Libyan Flight Hijackers Surrender, Malta's Prime Minister Declares

AAW209 Flight path
The flight path of the aircraft, flying internally in Libya, which is suspected of being involved in a hijack. The flight was diverted to Malta, the island's leader tweeted. FlightRadar24

Updated | Two hijackers who diverted an internal Libyan flight to Malta Friday and threatened to blow up the aircraft with hand grenades have surrendered, Malta's prime minister has confirmed.

"Hijackers surrendered, searched and taken in custody," Joseph Muscat tweeted.

The Airbus A320 belongs to state-owned airline Afriqiyah Airways. It had 118 people on board, including seven crew, Muscat said in an earlier tweet. There were 82 men, 28 women and one child on board. He said they had all departed the aircraft safely.

The flight, code AAW209, was traveling from the southern city of Sabha to the Libyan capital, Tripoli. Muscat had earlier said that he had been "informed of potential hijack situation of a Libya internal flight diverted to Malta."

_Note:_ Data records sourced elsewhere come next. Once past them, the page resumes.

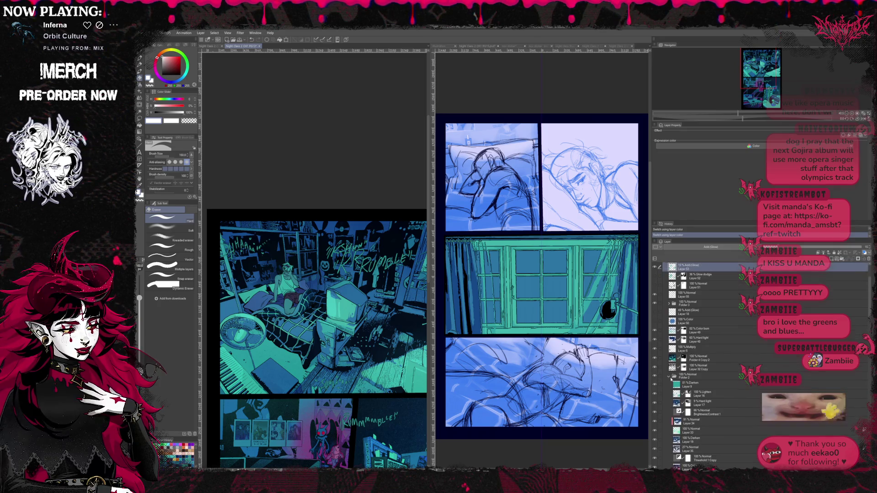
pyautogui.click(655, 356)
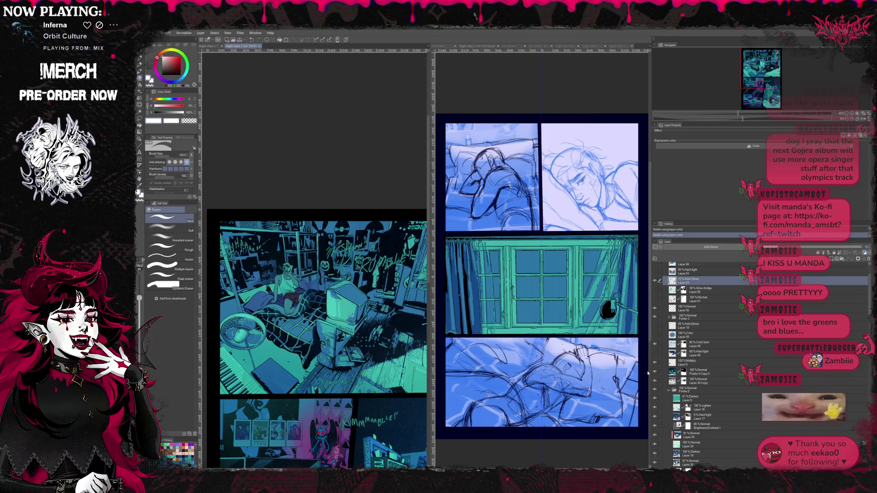
pyautogui.click(600, 404)
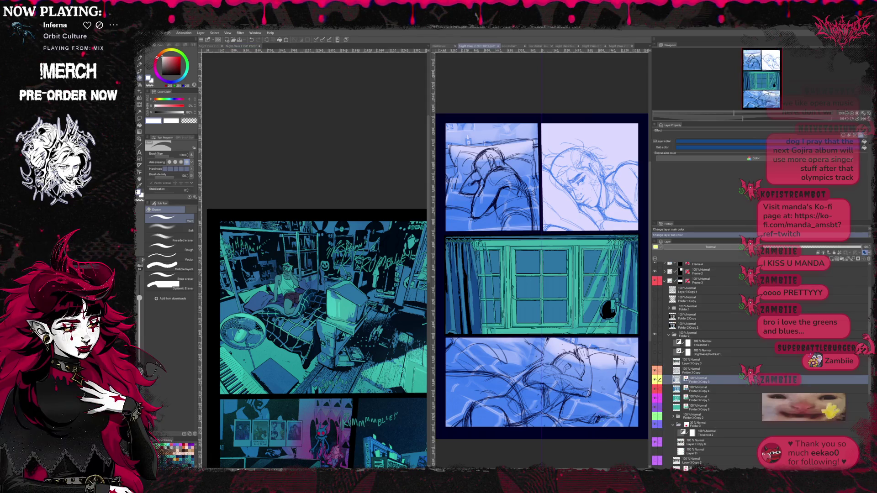
# Give Folder 3 Copy 4 new main and sub layer colours.
pyautogui.click(701, 407)
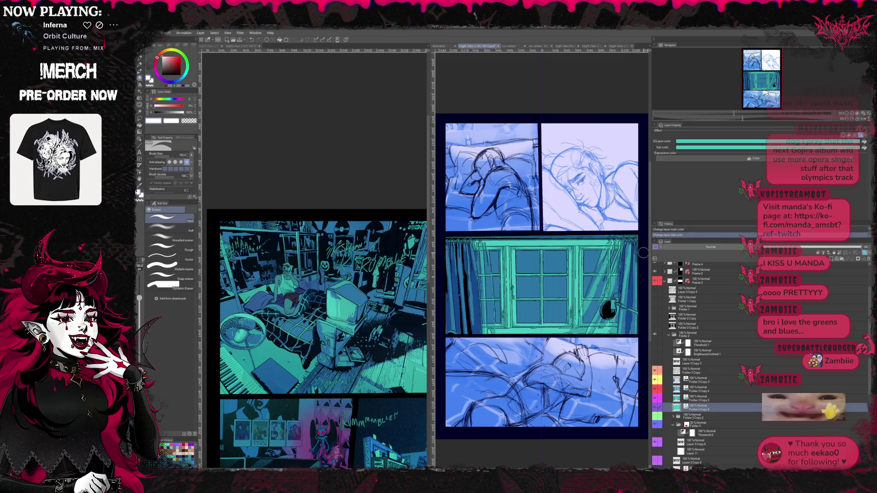
pyautogui.click(709, 400)
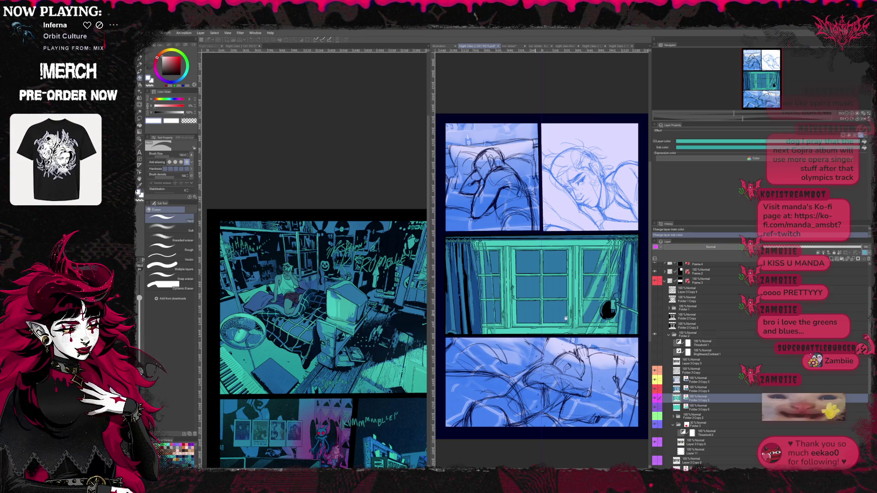
pyautogui.click(685, 142)
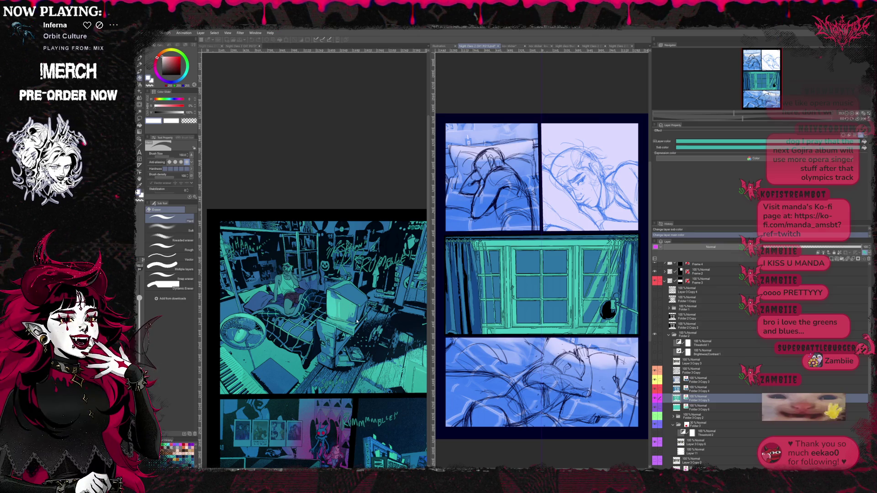
pyautogui.click(707, 388)
pyautogui.click(706, 387)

Maltese state television TVM initially said two hijackers on board possessed hand grenades and threatened to use them. Their motivations, despite their surrender, remain unclear.

The Malta airport authority said all emergency teams were deployed to what it called an "unlawful interference" at the airport.

The flight, code AAW209, was traveling from the southern Libyan city of Sabha to the Libyan capital, Tripoli, Maltese news site the Times of Malta reported.

The Times of Malta said that the hijackers claimed to be supporters of former Libyan dictator Colonel Muammar Qaddafi, killed at the height of the Arab Spring in October 2011 by Libyan rebels. Their demands remain unclear.

The North African country has been in a state of flux since his removal, with militias and jihadist groups vying for control of territory and power. The Islamic State militant group (ISIS) captured the central coastal city of Sirte in 2015 but lost its only bastion in the country last month to forces supporting the U.N.-backed government in the country.

A rival authority rules in the country's far-east, supported by the forces of former Libyan general Mashal Khalifa Haftar, claiming the U.N.-backed government to be illegitimate. Haftar's forces have been battling jihadists in the eastern city of Benghazi.